You remember the Saudi death wagon controversy when the Trudeau regime gave the go ahead to the sale of 15-billion dollars worth of armoured fighting vehicles to Saudi Arabia.
Well, what if those death wagons fall into the hands of the very people we've been over there fighting, radical Sunni Islamists? Justie would have a little egg on his face then, wouldn't he?
For two years now reports have been coming out about the Saudi's fiscal woes. Some say the monarchy is teetering on the edge of bankrutpcy, a function of profligate spending and low, low, low world oil prices. It's the old story - too much going out, not enough coming in. Even the IMF has predicted that the Saudi regime could be bankrupt within five years.
The Saudi royal family, the House of Saud, for whom the country is named, have managed to hold onto power thanks to what had been mountains of cash. Academics suggest that a fiscal crisis could mean the end of the monarchy and trigger anarchy and violence possibly exacerbated by Russia and Iran.

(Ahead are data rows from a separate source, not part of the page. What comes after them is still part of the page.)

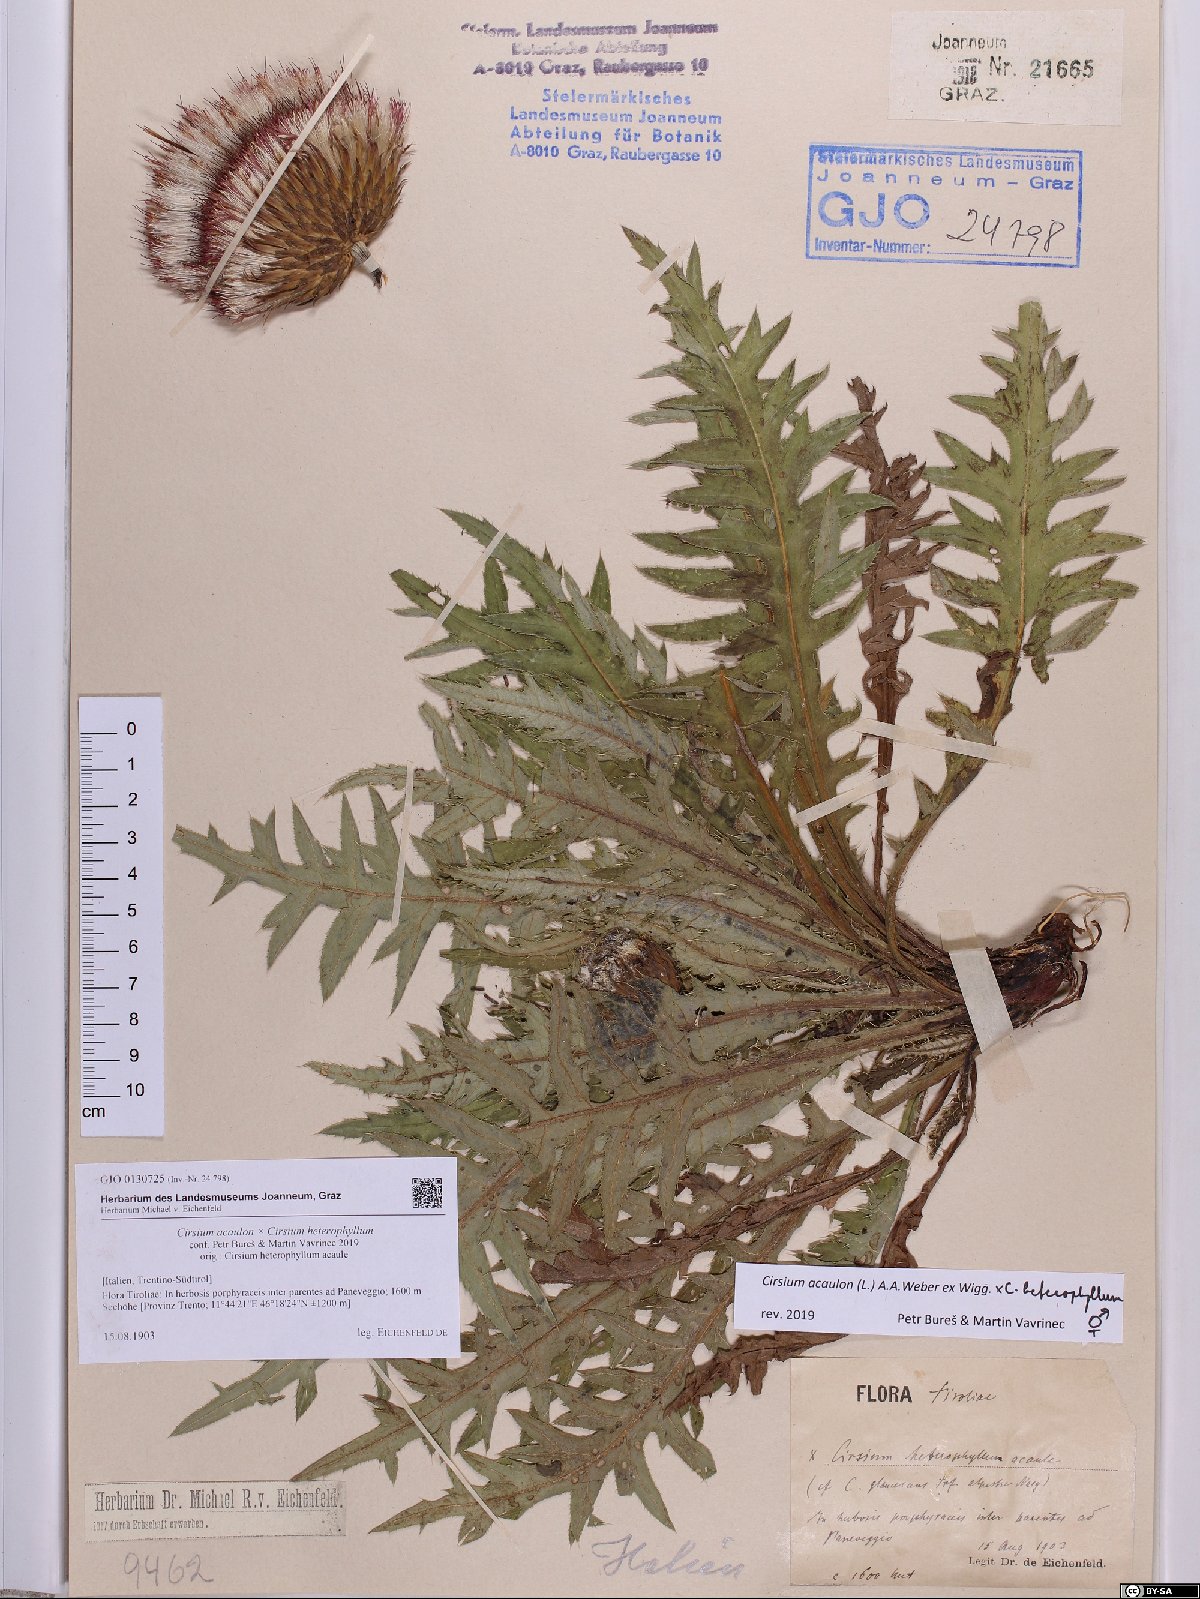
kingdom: Plantae
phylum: Tracheophyta
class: Magnoliopsida
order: Asterales
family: Asteraceae
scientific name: Asteraceae
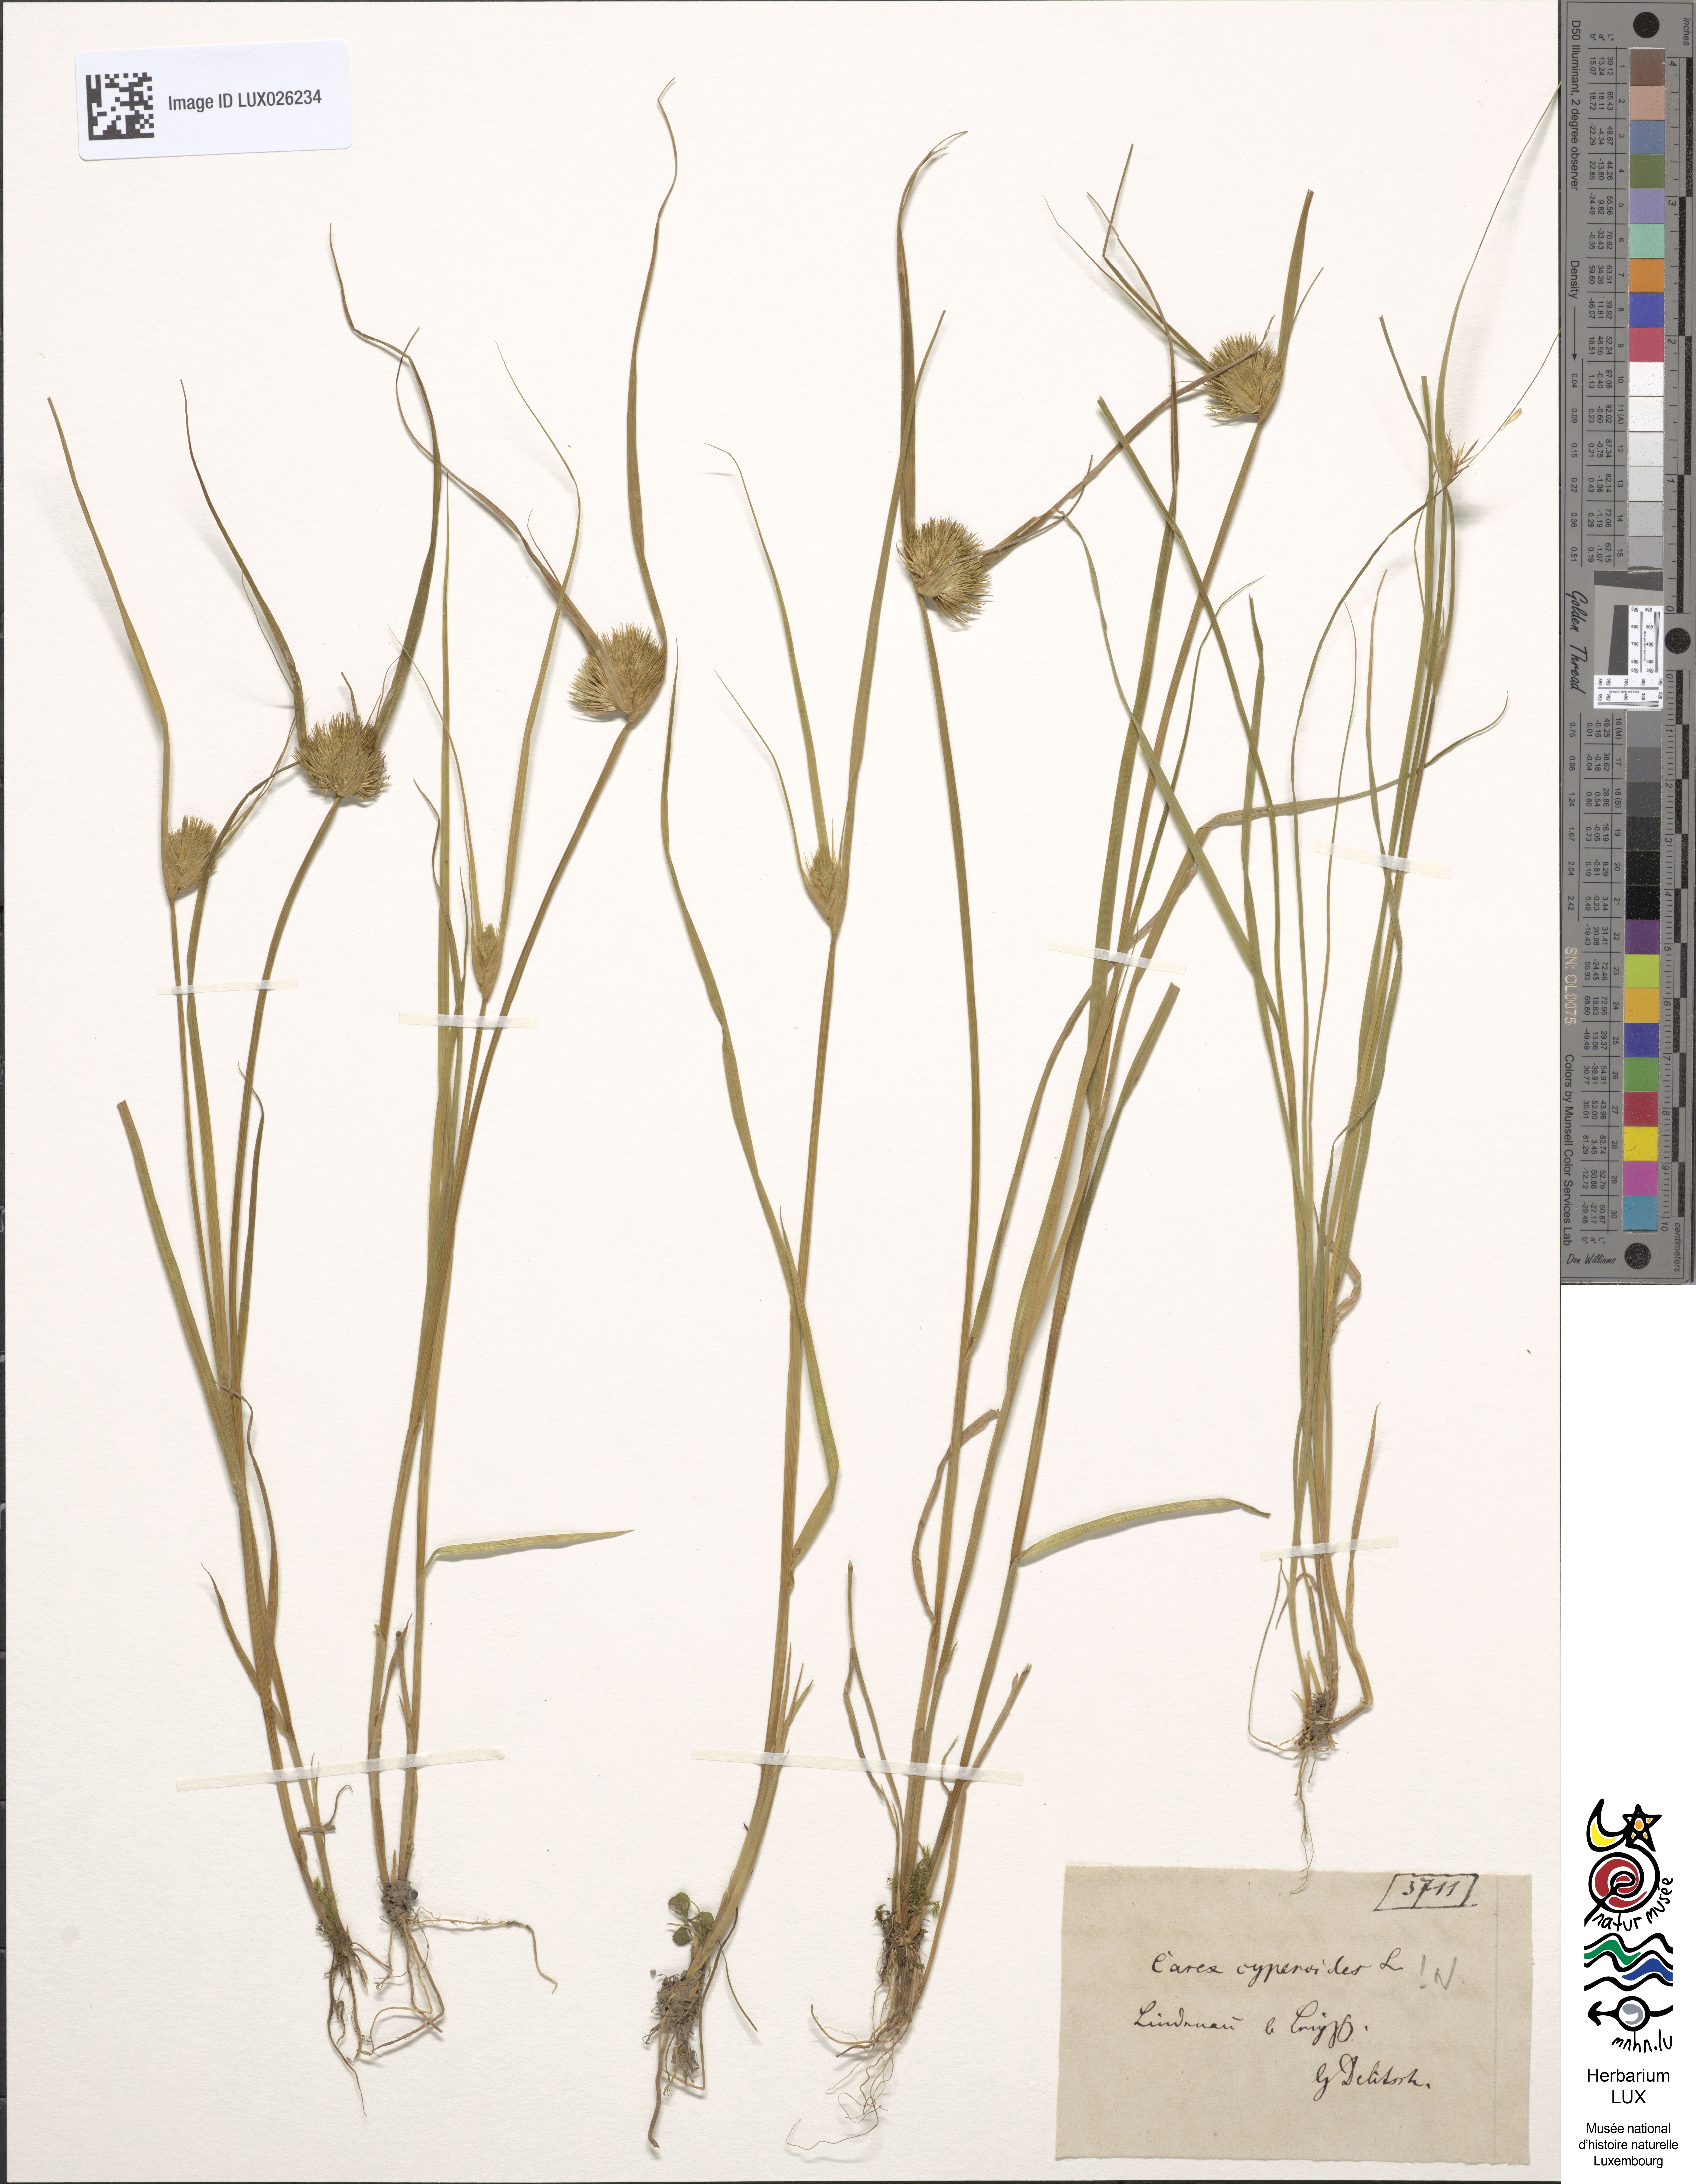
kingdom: Plantae
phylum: Tracheophyta
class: Liliopsida
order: Poales
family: Cyperaceae
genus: Carex
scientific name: Carex bohemica
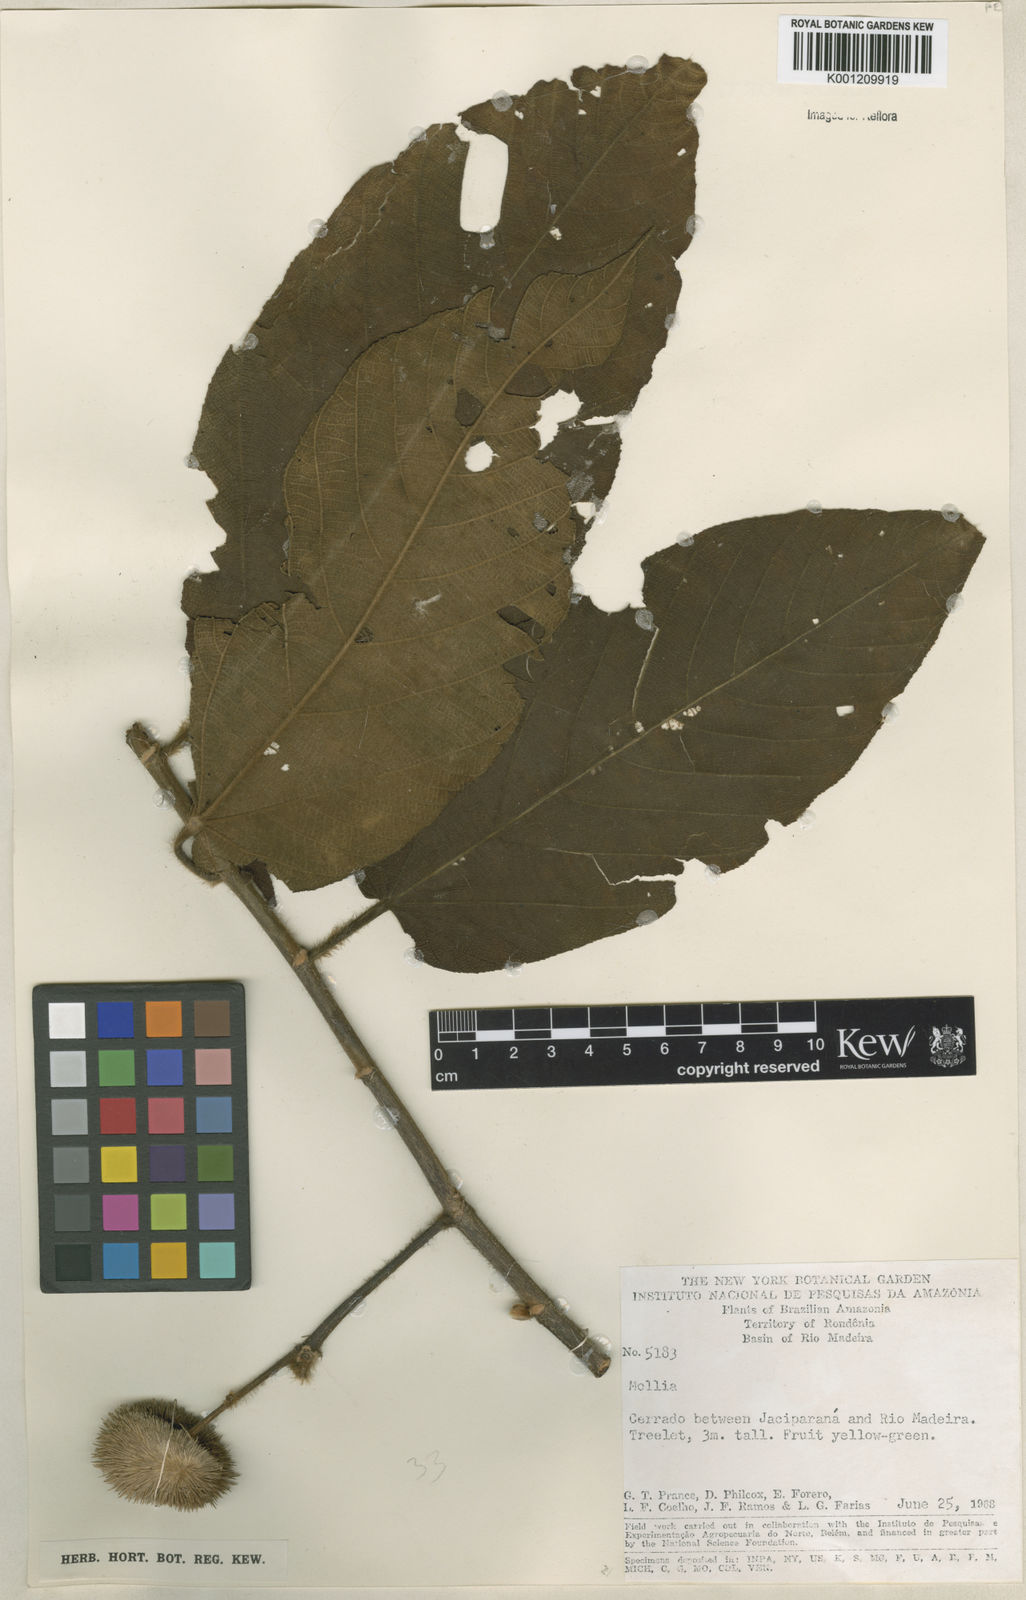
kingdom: Plantae
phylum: Tracheophyta
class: Magnoliopsida
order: Malvales
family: Malvaceae
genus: Apeiba
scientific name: Apeiba tibourbou
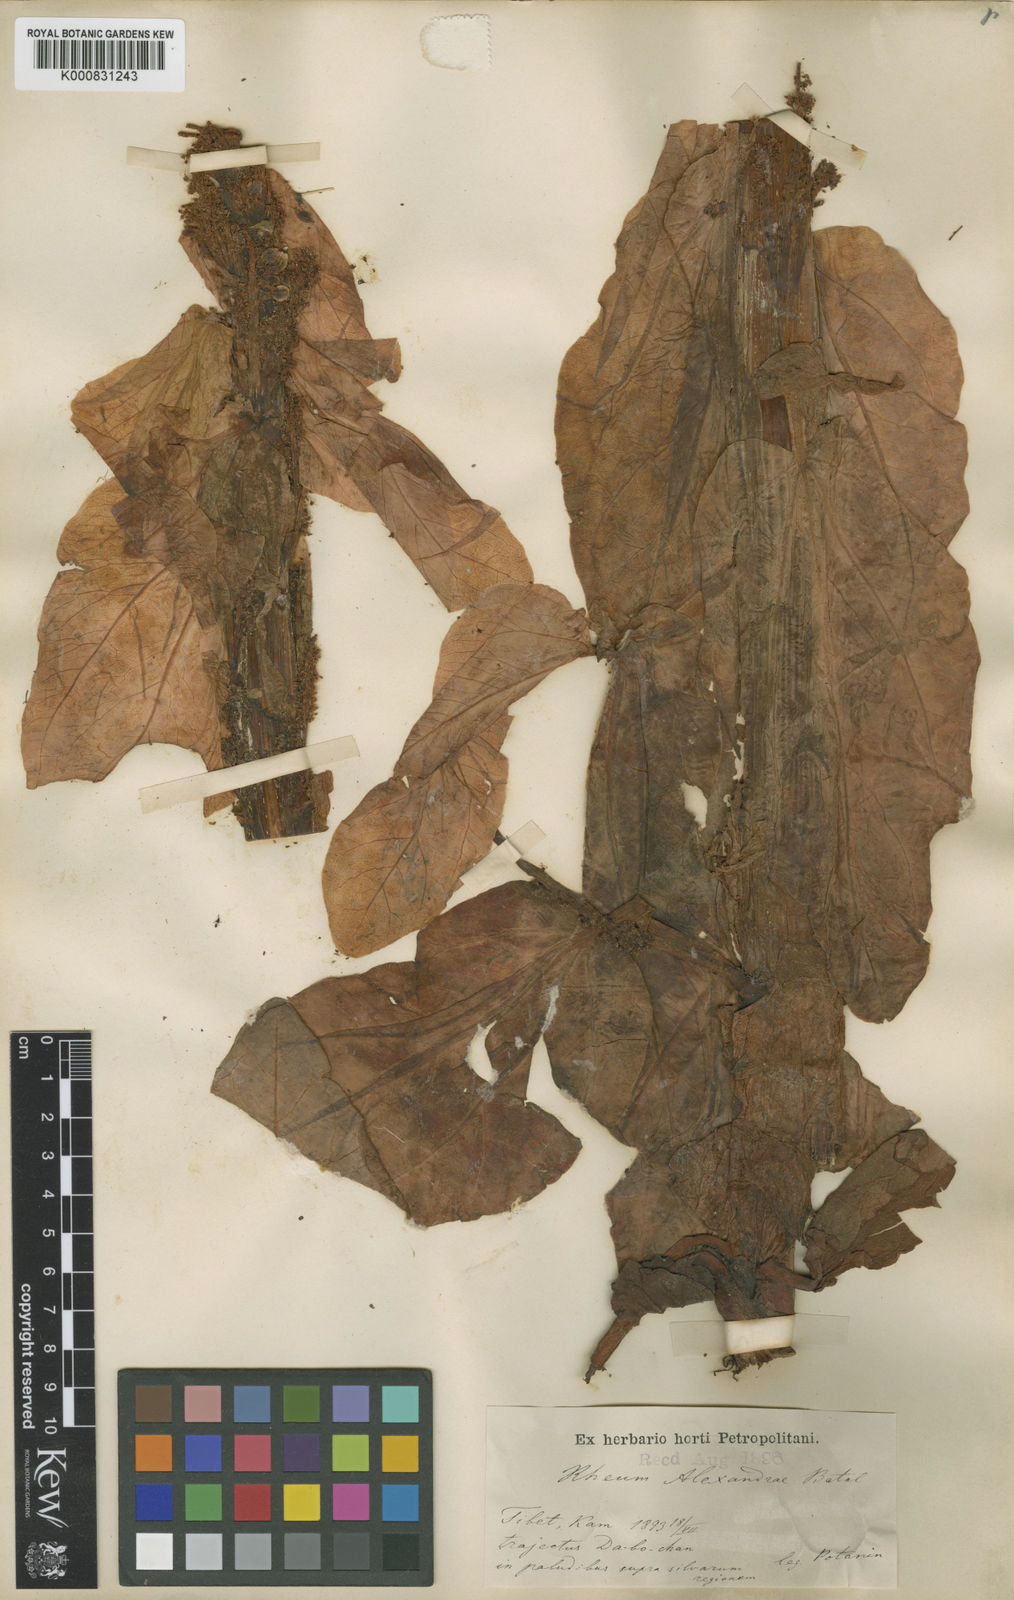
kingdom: Plantae
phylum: Tracheophyta
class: Magnoliopsida
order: Caryophyllales
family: Polygonaceae
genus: Rheum
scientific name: Rheum alexandrae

The consolidation of the Shia Belt and the destabilization of Saudi Arabia will have one of two outcomes for the Islamic State of Iraq and Syria (ISIS). In the first, it will be inevitably destroyed by the Syrian army, who will be bolstered by an increase in Russian and Iranian forces in the theater. With U.S. and Western attention being drawn towards a destabilized Saudi Arabia, the Russian Federation as well as Iran will be able to increase military operations within Syria, increasing the likelihood that Assad will remain in power and both ISIS and the Free Syrian Army will be crushed.
The second scenario would be the rise of radical Salafism in a destabilized Saudi Arabia. With Wahhabism being one of the most popular forms of Sunni Islam in Saudi Arabia, it would seem only logical as this would be the immediate threat in the Kingdom. ISIS would undoubtedly take advantage of the destabilization of Saudi Arabia in the same manner as in Syria, Iraq, and Libya. As radical Salafism is the widely practiced form of Sunni Islam in both al-Qaeda and ISIS, it would only be a matter of time before the two powers took a more active role in the country.
Iraq and Syria have taught us what it means when al-Qaeda and ISIS take a "more active role" in a country. We can imagine what form that might take in a country where they're basically the home team.